Monday, May 14, 2012

JDK 7 Beans.setDesignTime/Beans.isDesignTime

JDK 7 introduces a change to Beans.setDesignTime(bool value) and Beans.isDesignTime() where the design-time state instead of application global is now a thread group local variable. It's so multiple frameworks can be used simultaneously and they can be either design-time or run-time as needed. Basically it is an IDE requirement. Needless to say this change is a bit unorthodox with a bizarre side effect and most will want to bring back the old behavior. The simplest way of doing this is to iterate over each thread group and set the design-time state.

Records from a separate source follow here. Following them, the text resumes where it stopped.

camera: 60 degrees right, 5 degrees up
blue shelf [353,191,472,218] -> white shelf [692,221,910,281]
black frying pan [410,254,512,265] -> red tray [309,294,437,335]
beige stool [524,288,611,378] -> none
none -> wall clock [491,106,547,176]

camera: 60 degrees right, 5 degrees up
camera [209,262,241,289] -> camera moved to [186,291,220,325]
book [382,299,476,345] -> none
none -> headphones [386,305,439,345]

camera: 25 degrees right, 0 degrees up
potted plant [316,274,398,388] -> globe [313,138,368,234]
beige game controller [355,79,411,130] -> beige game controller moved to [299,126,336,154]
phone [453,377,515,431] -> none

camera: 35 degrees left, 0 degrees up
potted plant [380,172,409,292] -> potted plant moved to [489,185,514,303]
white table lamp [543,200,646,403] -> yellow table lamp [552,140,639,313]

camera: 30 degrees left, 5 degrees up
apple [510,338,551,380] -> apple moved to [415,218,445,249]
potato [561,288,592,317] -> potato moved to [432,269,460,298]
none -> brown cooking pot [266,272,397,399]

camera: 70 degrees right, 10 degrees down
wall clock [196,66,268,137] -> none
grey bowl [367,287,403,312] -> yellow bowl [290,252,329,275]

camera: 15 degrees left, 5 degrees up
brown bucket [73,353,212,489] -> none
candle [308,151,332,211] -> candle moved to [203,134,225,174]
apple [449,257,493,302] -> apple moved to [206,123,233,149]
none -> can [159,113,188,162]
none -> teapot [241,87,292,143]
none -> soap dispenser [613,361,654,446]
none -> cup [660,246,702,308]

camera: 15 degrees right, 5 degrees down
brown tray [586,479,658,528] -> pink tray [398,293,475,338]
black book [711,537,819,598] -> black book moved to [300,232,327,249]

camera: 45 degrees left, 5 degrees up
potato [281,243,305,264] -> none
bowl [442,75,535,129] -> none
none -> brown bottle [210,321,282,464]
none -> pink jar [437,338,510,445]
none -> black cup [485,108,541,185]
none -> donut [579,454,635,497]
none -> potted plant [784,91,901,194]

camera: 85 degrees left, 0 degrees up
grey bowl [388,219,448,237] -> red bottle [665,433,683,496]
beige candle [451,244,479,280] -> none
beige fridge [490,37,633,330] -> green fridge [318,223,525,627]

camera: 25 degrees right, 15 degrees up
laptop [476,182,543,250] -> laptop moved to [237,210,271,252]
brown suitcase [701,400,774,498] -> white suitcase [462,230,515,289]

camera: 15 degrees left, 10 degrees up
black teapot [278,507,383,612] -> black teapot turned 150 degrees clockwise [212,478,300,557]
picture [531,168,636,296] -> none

  Runnable runnable = new Runnable()
  {
    public void run()
    {
      Beans.setDesignTime(true);
    }
  };

  ThreadGroup root = Thread.currentThread().getThreadGroup();
 
  while (root.getParent() != null)
    root = root.getParent();

  ThreadGroup[] threadGroups = new ThreadGroup[root.activeGroupCount()];
  // ThreadGroup.enumerate copies all ThreadGroup subgroups, not including the root ThreadGroup.
  root.enumerate(threadGroups, true);

  new Thread(root, runnable).start();

  for (ThreadGroup group : threadGroups)
    new Thread(group, runnable).start();
If any thread groups are created after this code is run then design-time will not be set. So the best practices are all thread groups need to have design-time set, or any calls to Beans.isDesignTime() need to be synchronized to the EDT.